Trecho selecionado:
((

Foto: Getty Images — uso em caráter informativo.
A Argentina, atual campeã do mundo, está prestes a enfrentar a Inglaterra em um duelo que promete ser eletrizante. A seleção albiceleste, que chegou até a semifinal, teve um percurso que levantou questões sobre a força de seus adversários e algumas decisões polêmicas ao longo do torneio.
Entre as quatro seleções semifinalistas, a Argentina é a que se deparou com os oponentes de pior classificação no ranking da FIFA. Com uma média de 38,3 nas posições dos rivais, a trajetória argentina foi marcada mais pela sorte e pela ineficiência dos adversários do que por uma série de grandes desafios. O mais bem posicionado que a Argentina enfrentou foi a Suíça, ocupando a 19ª colocação, enquanto que o time que ficou em pior situação foi Cabo Verde, que estava em 67º lugar.
O primeiro jogo da fase de grupos trouxe um desafio contra a Argélia (28ª), seguido por Áustria (24ª) e Jordânia (63ª). Após eliminar Cabo Verde, enfrentou o Egito (29ª) e, finalmente, a Suíça nas quartas de final. Em contraste, a Inglaterra, adversária na semifinal, teve um ranking médio de 34,8, enquanto que França e Espanha lidaram com rivais mais bem posicionados, com médias de 31,5 e 30,3, respectivamente.

))

Tarefa 1:
Responda com base no trecho:
(a) Até que fase do torneio a Argentina chegou?
(b) Qual foi o adversário mais bem posicionado no ranking que a Argentina enfrentou, e em que colocação ele estava?
(c) Qual foi o ranking médio dos adversários da Inglaterra?
Tarefa 2: Devolva, sem nenhuma alteração, tudo o que vai de "Entre as quatro" até "em 67º lugar." no trecho.

Dados:
((

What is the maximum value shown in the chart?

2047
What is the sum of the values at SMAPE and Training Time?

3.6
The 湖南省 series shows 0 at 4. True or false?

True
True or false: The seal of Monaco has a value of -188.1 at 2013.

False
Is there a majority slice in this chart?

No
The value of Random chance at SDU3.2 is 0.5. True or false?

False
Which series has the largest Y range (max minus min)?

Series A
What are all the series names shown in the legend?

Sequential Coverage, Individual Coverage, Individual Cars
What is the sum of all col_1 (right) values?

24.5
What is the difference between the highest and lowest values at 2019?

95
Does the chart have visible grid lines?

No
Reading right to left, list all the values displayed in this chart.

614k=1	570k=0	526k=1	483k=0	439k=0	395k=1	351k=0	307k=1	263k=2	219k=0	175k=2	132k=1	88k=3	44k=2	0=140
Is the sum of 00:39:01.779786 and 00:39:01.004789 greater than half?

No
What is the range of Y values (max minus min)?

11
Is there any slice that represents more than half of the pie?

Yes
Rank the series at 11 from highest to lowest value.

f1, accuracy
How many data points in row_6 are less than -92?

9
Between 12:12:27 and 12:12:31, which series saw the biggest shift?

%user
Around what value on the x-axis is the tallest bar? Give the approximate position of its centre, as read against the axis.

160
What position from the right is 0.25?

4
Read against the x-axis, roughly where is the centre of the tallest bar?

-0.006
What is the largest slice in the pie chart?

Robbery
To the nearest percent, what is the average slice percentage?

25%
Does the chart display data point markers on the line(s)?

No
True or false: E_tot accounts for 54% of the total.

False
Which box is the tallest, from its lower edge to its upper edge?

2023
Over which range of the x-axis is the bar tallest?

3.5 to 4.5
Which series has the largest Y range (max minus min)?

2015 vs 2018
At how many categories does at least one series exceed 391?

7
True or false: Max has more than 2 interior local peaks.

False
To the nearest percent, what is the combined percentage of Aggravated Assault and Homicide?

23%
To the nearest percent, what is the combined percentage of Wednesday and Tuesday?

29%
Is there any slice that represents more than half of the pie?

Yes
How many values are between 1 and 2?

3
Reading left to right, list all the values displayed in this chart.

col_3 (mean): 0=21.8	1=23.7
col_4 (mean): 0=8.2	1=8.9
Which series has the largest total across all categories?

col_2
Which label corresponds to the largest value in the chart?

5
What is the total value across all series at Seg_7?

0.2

))

Resposta escrita 1:
(a) Semifinal.
(b) Suíça, na 19ª colocação.
(c) 34,8.

Resposta escrita 2:
Entre as quatro seleções semifinalistas, a Argentina é a que se deparou com os oponentes de pior classificação no ranking da FIFA. Com uma média de 38,3 nas posições dos rivais, a trajetória argentina foi marcada mais pela sorte e pela ineficiência dos adversários do que por uma série de grandes desafios. O mais bem posicionado que a Argentina enfrentou foi a Suíça, ocupando a 19ª colocação, enquanto que o time que ficou em pior situação foi Cabo Verde, que estava em 67º lugar.